- [RECORDS SUPPLIED]:

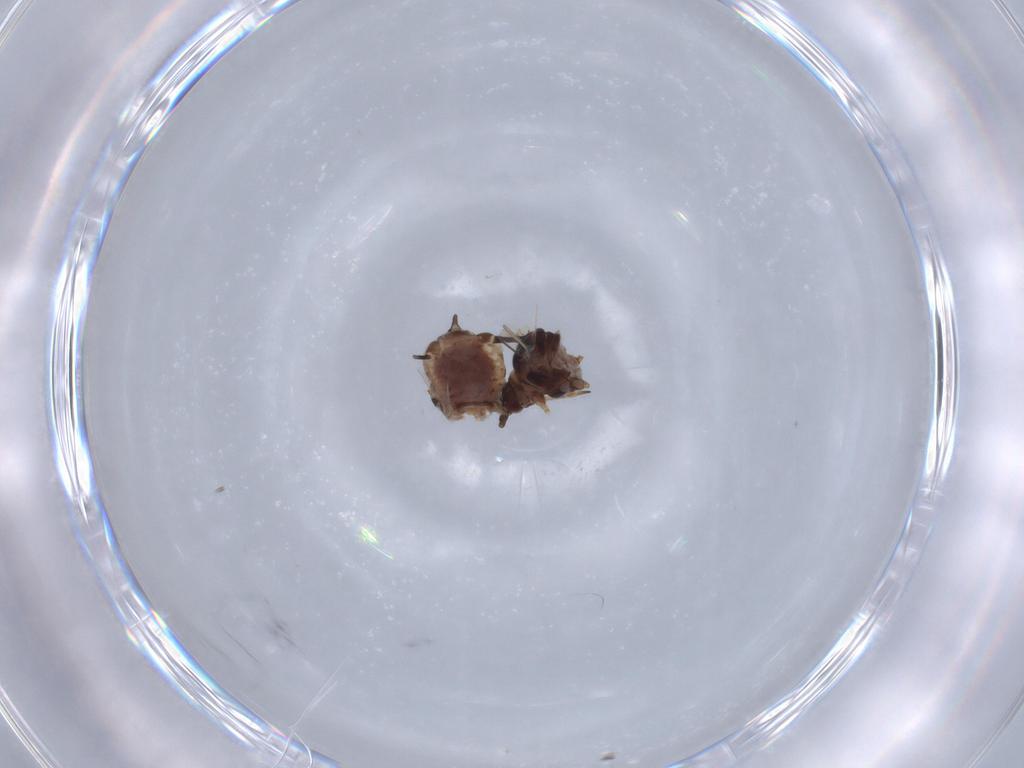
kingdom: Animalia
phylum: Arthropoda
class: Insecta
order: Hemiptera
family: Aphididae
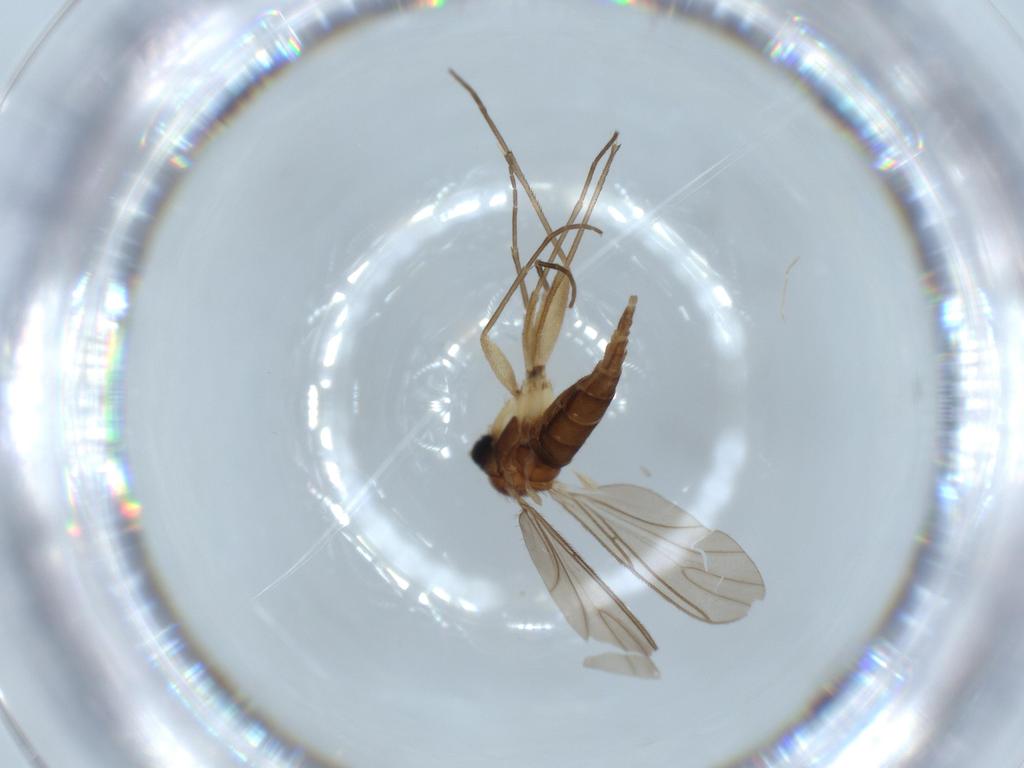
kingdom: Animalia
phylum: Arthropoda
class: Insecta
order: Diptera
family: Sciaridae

- [PROBLEM STATEMENT]: Render every line of text in the material above as a single numbered list, skipping any blank lines and leaving out the pictures.

- [WRITTEN ANSWER]:
1. kingdom: Animalia
2. phylum: Arthropoda
3. class: Insecta
4. order: Hemiptera
5. family: Aphididae
6. kingdom: Animalia
7. phylum: Arthropoda
8. class: Insecta
9. order: Diptera
10. family: Sciaridae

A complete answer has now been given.